We’ve got a terrific mountain to climb and the morality of making it mandatory is questionable.” – Neil Loach
“I think there is a role for occupational health in that, in terms of if somebody feels they don’t want to have it from a health perspective, then there needs to be some kind of programme of health promotion or education because there is still a lot of ignorance around vaccination,” he says, though adding that adding a mandatory line in the sand does bring an added element of difficulty.
“I think we need some kind of package or information. We need to sit down and talk to people and listen to what their fears are. The difficulty is time. OH within the NHS is often small departments; they are usually under-funded; they will often be short of qualified SCPHNs. We’ve got a terrific mountain to climb and the morality of making it mandatory is questionable.
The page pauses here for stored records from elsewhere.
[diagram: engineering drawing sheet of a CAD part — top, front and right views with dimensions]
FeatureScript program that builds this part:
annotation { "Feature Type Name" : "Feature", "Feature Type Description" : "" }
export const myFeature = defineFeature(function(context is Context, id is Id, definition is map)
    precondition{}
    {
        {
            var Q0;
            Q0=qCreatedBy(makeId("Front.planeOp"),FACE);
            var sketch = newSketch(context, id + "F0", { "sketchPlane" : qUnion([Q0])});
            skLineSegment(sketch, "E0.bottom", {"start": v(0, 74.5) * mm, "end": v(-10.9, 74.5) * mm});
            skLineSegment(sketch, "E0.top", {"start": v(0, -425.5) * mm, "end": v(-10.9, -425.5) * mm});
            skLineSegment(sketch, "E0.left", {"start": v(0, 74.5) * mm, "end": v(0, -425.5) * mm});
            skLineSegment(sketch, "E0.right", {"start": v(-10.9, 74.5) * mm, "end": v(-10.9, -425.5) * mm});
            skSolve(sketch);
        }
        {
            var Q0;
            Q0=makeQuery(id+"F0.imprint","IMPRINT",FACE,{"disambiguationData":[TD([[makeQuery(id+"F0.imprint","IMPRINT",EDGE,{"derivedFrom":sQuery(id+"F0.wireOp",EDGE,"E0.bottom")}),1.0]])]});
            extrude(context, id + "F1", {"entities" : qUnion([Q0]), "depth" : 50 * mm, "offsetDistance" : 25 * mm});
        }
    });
“If we can get across that message of ‘look after the NHS, yourself, and look after your family’ it needs to go back to that, because people don’t understand the importance of being vaccinated. Then, we’ve got the added complexity of we don’t know enough about how effective the vaccine is going to be and for how long. There are still many unanswered questions and that puts us sometimes in a very difficult position to be able to talk with authority. It is going to be very challenging,” Loach adds.
Faculty guidance
The Faculty of Occupational Medicine’s guidance on vaccination and testing published over the summer made its position very clear when it comes to mandatory vaccination.
Occupational health professionals should encourage the uptake of Covid-19 vaccines “on a voluntary basis”, it said.
“Making a vaccine mandatory is a policy decision. The FOM is not supportive of mandatory vaccination as a condition of employment. An ‘inform and consent’ approach together with organisational leadership and reiterating professional responsibility of staff is very likely to achieve an excellent uptake whereas mandating the vaccine poses ethical and practical challenges and may increase vaccine hesitancy,” it added.
This position was echoed by the Academy of Medical Royal Colleges in July, which emphasised it “firmly” believed all health and care staff “should choose to be vaccinated.”
“While we understand the rationale for mandating NHS staff vaccination, our view is that making any vaccination mandatory is not sensible or necessary,” it said.
“We believe that in practical terms mandatory vaccinations will cause real difficulties with unnecessary disputes and arguments at local and national level. The danger is that individual arguments become a distraction from the core issues of getting as many of the population vaccinated as possible,” it added.
Of the decision to move to mandatory vaccination from April 2022, the British Medical Association said putting the six-month delay in place was “sensible” ahead of expected winter pressures on the service.
Dr Chaand Nagpaul, BMA council chair, said: “While the BMA has serious concerns about making vaccination mandatory, we’re pleased that the government has, as we recommended, decided to delay the policy of mandatory vaccination for Covid-19 until spring next year, and released both its workforce impact assessment and it’s equality impact assessment.
“Given the current staffing crisis in the NHS and the possible implications of trying to introduce such measures in the midst of winter pressures, waiting until April is sensible, but it’s equally important that the government is aware of the consequences this policy could have even after the delay – and that clear steps are taken to mitigate this risk.
“Even if a small number of staff were forced out of work because they are not vaccinated though, this would have a big impact on a health service that’s now under constant pressure and already has more than 93,000 unfilled vacancies.”
And Rebecca Thornley-Gibson, a partner at law firm DMH Stallard, has said the move could lead to legal disputes. “Unless the NHS is going to insist that all visitors, including contractors and suppliers, have to be fully vaccinated to attend hospital, I can foresee logical arguments from non-patient facing staff that the requirements are unfair.”